1. A Total Rewards approach to compensation differs from a more traditional approach to compensating employees in terms of assuming a more holistic stance in providing compensation and benefits that go beyond the traditional benefits, such as: health benefits, vacation leave credits, and sick leave credits. Thus, the Total Rewards approach therefore could include other monetary or nonmonetary benefits, recognition, perks, value packages, and other rewards which could be accorded to employees, as a form of adding value to the performance of their responsibilities in their respective positions.
In one’s opinion, the additional factors that have contributed to the transition include increased competition in various industries brought about by globalization; by changes in the external environment including economic factors; and increasing supply of talented human resources who needs to be tapped, sustained, and developed, accordingly.

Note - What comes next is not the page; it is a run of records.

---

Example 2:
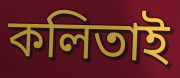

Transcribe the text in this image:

কলিতাই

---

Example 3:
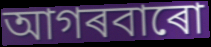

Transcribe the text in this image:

আগৰবাৰো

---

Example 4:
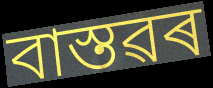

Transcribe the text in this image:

বাস্তৱৰ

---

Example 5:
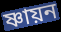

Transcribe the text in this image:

ষ্ণায়ন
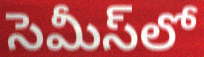
సెమీస్‌లో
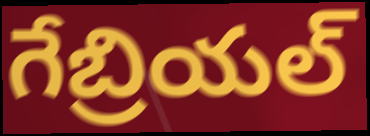
గేబ్రియల్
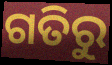
ଗତିରୁ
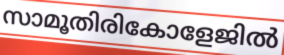
സാമൂതിരികോളേജിൽ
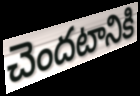
చెందటానికి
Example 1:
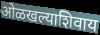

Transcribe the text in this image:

ओळखल्याशिवाय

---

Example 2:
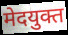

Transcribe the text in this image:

मेदयुक्त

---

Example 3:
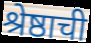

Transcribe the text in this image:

श्रेष्ठाची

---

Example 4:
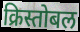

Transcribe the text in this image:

क्रिस्तोबल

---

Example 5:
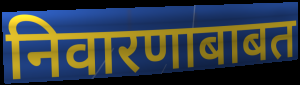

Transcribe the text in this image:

निवारणाबाबत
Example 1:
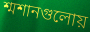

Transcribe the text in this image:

শ্মশানগুলোয়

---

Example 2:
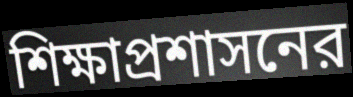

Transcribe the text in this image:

শিক্ষাপ্রশাসনের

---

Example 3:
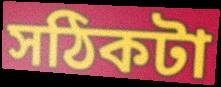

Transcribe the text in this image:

সঠিকটা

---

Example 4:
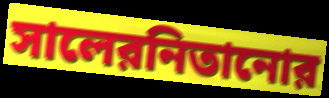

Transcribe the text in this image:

সালেরনিতানোর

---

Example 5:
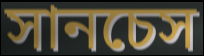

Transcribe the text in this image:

As the external environment is continuously changing, within the next decade, there could still be some significant transformations that could influence the Total Rewards approach. For instance, other practices in other countries or in organizations considered as best employers, could influence applications of the Total Rewards approach. Other needs of the employees which could be addressed through provision of additional benefits and perks, as suggested in the work environment, could be integrated among the rewards and benefits packages to ensure that a comprehensive value package is provided which would satisfy various needs.
2. Strategic compensation could be aptly described through emphasizing that this is a type of compensation that has been designed using strategies which aim to effectively motivate the personnel to perform in an optimized manner. On the other hand, tactical compensation could be differentiated from strategic compensation through the use of the following adjectives: tactical could be synonymous with short term orientation, small or micro sphere; and within a more localized work condition. In contrast, strategic focuses on a longer-time frame; is more macro-oriented; and is basically designed to be consistently applied for the achievement of organizational goals.

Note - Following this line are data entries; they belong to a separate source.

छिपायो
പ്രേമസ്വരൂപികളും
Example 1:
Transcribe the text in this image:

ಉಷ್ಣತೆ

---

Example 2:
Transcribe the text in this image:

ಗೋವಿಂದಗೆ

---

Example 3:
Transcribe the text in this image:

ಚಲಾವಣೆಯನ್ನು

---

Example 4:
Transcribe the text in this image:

3. The function of Compensation falls under the HR functional area of maintenance of human resources. The pay and benefits to be provided to various employees are an effective gauge of the manner by which the employees’ needs are being addressed and met by the organization.

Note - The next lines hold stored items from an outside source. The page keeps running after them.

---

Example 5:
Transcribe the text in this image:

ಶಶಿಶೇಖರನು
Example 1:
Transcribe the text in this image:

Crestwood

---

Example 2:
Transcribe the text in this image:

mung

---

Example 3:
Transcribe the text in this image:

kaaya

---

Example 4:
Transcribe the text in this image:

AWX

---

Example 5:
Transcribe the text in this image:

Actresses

As such, compensation is a crucial component of other HR functions, from job organization, acquisition, and development. For instance, during job organization design, each position already considers the amount of compensation that should justifiably support the tasks and responsibilities required from the employee. Under the acquisition stage, compensation forms in instrumental part in luring the potential applicants to accept the position from that particular organization, given the pay and other benefits that are offered, as compared to other organizations within the same sector. Finally, compensation is also impacting the function of training and development through determining potential rewards to be accorded to personnel who consistently excel; or to those who need to undergo regular developmental training to comply with expected responsibilities.
If an employee excels consistently, it would be an indication that he or she should be promoted and a higher compensation needs to be provided upon promotion. On the other hand, if an employee consistently performs below par, the organization could think of firing that personnel and hire a new one since the compensation allotted to the low performing employee does not produce the expected value to the organization. Thus, hiring a new one would be more beneficial to match responsibilities with the needs of the organization.